HASI subsidiaries launch $500 million tender offer for outstanding notes

Published 12/06/2025, 14:34
HASI subsidiaries launch $500 million tender offer for outstanding notes

ANNAPOLIS, Md. - HA Sustainable Infrastructure Capital, Inc.’s (NYSE: HASI), a $3.32 billion market cap company with a strong dividend track record spanning 13 consecutive years, announced that its subsidiaries HAT Holdings I LLC and HAT Holdings II LLC launched a cash tender offer to purchase up to $500 million of outstanding notes, according to a press release statement issued Thursday. According to InvestingPro data, the company maintains healthy liquidity with a current ratio of 4.4x.

The tender offer targets two series of notes: the 3.375% Senior Notes due 2026 with a $250 million series cap and the 8.00% Green Senior Unsecured Notes due 2027 with no series cap. The notes will be purchased according to priority levels, with the 2026 notes having higher priority. The company’s stock has shown strong momentum recently, posting a 9% return over the past week, as reported by InvestingPro.

The offer expires on July 14, 2025, with an early tender deadline of June 26, 2025. Noteholders who tender before the early deadline will receive the total tender offer consideration, which includes a $30 per $1,000 premium. Those tendering after the early deadline will receive the late tender offer consideration without the premium.

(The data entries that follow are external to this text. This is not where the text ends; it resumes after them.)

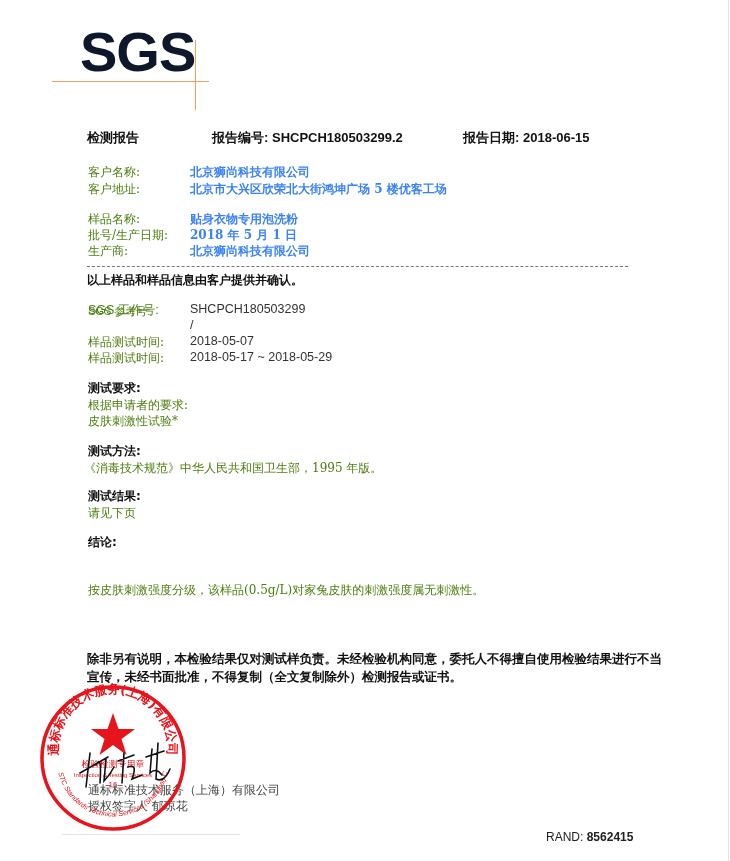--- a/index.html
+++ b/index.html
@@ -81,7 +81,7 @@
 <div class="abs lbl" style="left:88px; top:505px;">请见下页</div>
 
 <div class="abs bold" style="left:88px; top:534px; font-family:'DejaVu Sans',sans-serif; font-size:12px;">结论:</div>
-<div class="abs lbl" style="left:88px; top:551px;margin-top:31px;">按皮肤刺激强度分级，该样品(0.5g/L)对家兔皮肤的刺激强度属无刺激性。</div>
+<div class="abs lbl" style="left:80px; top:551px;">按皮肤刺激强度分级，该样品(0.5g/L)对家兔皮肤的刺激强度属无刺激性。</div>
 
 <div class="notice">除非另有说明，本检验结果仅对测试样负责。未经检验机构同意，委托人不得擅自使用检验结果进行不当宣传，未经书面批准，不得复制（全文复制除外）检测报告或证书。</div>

The purchase price will be determined on June 27, 2025, based on a fixed spread over U.S. Treasury securities. Early settlement is expected on June 30, 2025, with final settlement on July 16, 2025.

The tender offer is contingent upon HASI raising sufficient funds through a concurrent public offering of senior debt securities. J.P. Morgan Securities LLC and Citigroup Global Markets Inc. are serving as dealer managers for the offer.

HASI describes itself as an investor in sustainable infrastructure assets with more than $14 billion in managed assets across utility-scale solar, onshore wind, storage, distributed solar and storage, renewable natural gas, and energy efficiency. The company currently offers a substantial 6.19% dividend yield and appears undervalued according to InvestingPro’s Fair Value analysis. Discover more insights about HASI and other sustainable infrastructure companies with InvestingPro’s comprehensive research reports, covering over 1,400 US stocks.

In other recent news, Hannon Armstrong reported its Q1 2025 earnings, meeting analysts’ expectations with an adjusted EPS of $0.64 and surpassing revenue forecasts by posting $96.94 million. The company recorded over $700 million in new investments during this period, reaffirming its guidance for 8-10% annual EPS growth through 2027. In addition, Hannon Armstrong and KKR have extended their CCH1 co-investment partnership through November 2026, expanding investment capacity to $2.6 billion. On the credit rating front, S&P upgraded Hannon Armstrong’s corporate and issuer credit ratings to BBB-, aligning it with Moody’s and Fitch, which have also rated it as investment-grade. Oppenheimer reiterated its Outperform rating with a $48.00 price target, citing the company’s strong start to the year and successful capital-light investment strategy. BofA Securities raised its price target for Hannon Armstrong to $24.00 while maintaining a Buy rating, reflecting positive expectations for revenue growth. These developments highlight Hannon Armstrong’s strategic positioning and financial flexibility in the climate solutions investment sector.